I wonder, though, if his optimism isn’t undercut by the argument he makes in the FT piece, namely that the Russian invasion of Georgia, in the context of America’s recent posture towards Russia, demonstrates that America must learn to limit its global ambitions:

The past two US administrations could assume American hegemony in both economics and security. The next administration cannot, and a critical task will be for it to better balance what we want with what we can realistically achieve.

I don’t think the threat is necessarily a Russian resurgence so much as a gathering recognition, in the aftermath of the Georgian invasion, that the emperor has no clothes: in the absence of U.S. power serving as guarantor for the multilateral system, military force, if used in a limited way for limited goals, can be successfully applied. Of course, not every country enjoys the kind of immunity (a UN veto and energy revenues to render sanctions meaningless, and a nuclear deterrent to render military reprisal unlikely) that Russia does. But if countering American and/or EU ambitions becomes a widespread priority, the global governance system can be pretty easily frustrated.

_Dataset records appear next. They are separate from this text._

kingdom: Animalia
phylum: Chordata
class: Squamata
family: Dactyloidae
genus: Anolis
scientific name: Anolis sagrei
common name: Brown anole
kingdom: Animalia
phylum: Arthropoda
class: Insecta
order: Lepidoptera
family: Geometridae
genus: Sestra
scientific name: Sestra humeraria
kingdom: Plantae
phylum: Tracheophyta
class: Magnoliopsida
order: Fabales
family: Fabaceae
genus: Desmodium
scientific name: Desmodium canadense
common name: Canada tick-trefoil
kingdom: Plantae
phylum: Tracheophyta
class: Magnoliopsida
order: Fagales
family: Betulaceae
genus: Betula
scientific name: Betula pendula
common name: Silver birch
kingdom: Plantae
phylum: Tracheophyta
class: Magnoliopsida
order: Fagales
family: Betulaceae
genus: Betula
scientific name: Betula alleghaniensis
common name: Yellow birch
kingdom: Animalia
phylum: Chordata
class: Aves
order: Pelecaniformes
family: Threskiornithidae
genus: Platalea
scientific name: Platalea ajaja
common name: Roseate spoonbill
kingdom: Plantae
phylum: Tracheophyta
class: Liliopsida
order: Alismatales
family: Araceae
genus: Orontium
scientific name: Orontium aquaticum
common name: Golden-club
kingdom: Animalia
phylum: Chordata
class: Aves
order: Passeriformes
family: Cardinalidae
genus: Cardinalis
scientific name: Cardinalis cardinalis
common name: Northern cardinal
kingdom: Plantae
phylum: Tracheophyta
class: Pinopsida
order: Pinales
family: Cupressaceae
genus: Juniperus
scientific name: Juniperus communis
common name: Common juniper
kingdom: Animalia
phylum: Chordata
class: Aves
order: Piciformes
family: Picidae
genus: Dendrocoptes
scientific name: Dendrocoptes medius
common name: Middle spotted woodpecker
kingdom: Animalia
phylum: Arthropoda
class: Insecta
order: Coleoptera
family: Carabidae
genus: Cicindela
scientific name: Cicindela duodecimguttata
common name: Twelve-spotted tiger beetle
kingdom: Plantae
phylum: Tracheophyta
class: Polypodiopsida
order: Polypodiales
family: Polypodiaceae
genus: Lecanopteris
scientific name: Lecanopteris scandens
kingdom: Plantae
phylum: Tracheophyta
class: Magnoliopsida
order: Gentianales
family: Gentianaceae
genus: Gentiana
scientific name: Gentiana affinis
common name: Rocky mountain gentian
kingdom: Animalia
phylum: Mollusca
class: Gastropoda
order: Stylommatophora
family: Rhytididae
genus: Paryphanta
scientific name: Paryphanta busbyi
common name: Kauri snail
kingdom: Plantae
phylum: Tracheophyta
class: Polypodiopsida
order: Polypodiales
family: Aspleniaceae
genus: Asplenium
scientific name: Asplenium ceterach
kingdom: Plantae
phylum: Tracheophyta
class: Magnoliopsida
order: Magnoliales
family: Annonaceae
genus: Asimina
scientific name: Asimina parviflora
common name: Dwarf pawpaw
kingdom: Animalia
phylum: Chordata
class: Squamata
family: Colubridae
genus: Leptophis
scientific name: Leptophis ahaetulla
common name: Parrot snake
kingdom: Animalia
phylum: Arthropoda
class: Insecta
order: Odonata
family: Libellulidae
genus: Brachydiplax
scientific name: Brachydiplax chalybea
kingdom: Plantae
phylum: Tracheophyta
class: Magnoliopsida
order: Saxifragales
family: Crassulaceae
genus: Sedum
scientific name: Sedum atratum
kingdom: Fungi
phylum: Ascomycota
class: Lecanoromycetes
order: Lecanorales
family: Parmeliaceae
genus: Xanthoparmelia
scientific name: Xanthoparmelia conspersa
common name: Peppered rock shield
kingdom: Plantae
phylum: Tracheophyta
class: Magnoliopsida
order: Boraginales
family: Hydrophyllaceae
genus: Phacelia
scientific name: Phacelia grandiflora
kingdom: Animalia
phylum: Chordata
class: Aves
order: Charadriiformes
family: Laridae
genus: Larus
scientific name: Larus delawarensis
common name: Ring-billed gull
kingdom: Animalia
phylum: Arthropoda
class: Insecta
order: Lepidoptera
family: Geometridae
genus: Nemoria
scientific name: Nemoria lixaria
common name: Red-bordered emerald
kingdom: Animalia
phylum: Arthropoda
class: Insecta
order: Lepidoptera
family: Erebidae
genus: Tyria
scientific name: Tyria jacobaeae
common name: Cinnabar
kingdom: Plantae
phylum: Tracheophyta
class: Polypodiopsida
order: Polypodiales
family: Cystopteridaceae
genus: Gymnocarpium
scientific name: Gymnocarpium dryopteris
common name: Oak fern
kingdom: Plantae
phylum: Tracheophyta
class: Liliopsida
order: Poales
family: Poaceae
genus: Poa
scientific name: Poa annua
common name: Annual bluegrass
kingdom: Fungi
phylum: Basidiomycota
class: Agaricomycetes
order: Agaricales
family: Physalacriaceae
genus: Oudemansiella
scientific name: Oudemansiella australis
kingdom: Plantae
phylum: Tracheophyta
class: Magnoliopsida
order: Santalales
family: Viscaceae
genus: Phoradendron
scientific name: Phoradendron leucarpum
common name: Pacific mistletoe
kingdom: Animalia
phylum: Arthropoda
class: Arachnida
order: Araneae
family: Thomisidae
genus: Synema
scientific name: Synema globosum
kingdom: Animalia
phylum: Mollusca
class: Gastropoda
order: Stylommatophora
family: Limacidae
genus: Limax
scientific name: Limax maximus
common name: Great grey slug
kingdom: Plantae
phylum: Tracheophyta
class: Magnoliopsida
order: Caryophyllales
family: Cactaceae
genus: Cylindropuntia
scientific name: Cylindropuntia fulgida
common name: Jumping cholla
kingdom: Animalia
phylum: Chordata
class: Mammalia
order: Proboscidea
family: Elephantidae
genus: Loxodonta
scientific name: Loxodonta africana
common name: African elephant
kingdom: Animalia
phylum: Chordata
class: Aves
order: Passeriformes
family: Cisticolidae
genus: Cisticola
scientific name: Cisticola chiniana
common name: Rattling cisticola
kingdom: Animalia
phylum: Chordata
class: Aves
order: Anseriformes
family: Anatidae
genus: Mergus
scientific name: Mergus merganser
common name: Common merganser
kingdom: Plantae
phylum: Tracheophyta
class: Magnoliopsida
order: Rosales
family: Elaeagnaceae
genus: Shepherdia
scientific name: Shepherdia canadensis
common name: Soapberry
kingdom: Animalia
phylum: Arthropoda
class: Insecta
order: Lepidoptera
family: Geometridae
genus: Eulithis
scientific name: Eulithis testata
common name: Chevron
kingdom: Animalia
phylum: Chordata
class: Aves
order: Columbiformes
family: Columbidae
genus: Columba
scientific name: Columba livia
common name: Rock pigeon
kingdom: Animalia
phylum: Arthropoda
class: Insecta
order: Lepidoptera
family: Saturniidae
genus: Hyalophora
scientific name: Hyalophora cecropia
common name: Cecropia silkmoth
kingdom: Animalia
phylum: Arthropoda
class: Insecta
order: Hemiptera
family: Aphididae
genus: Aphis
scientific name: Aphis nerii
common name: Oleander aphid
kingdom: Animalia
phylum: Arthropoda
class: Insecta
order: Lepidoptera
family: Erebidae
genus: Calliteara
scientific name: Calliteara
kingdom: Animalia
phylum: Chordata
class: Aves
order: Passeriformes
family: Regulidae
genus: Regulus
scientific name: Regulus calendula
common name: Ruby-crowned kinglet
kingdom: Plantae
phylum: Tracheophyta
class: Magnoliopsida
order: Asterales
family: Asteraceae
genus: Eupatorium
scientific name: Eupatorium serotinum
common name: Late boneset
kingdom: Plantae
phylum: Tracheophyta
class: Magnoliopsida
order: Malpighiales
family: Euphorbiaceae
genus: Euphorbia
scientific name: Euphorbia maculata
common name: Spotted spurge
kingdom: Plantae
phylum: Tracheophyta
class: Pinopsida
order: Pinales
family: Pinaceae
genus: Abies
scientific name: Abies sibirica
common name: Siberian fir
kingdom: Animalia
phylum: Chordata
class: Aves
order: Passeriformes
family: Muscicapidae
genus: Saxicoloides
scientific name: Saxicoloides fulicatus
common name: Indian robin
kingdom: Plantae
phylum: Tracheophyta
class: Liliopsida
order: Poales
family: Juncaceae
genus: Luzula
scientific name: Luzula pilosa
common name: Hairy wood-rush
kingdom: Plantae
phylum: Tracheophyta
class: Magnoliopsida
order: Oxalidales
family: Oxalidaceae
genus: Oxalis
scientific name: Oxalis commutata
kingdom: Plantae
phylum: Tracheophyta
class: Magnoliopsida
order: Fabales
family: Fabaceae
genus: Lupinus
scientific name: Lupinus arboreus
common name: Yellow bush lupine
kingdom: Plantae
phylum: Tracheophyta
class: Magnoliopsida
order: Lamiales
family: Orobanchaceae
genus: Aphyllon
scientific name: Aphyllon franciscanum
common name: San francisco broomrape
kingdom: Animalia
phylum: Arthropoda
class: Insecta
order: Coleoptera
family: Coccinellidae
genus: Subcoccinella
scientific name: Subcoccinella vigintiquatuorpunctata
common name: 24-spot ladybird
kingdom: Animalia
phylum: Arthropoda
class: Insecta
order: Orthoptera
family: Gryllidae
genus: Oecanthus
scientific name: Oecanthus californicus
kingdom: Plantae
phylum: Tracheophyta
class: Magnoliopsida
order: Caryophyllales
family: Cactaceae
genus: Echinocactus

On a side note, Fukuyama mentions the Polish-based missile defense system in his FT piece, which gives me an excuse to mention a thought that’s occurred to me a few times recently. The American response to Russia’s concerns was in part that the system, which consists of only ten missiles, could be easily overwhelmed by a massive Russian launch. But the logical flaw of that argument is that it removes any sort of graduated deterrence from a Russian strategic calculation. There’s a difference between launching one, three or five ICBM’s and launching a couple hundred, and as horrific as the thought is, that doesn’t keep military strategists from considering it. Whatever role Kosovo and the ABM system actually played in Russia’s return to bellicosity, they strike me as a very shortsighted bargains.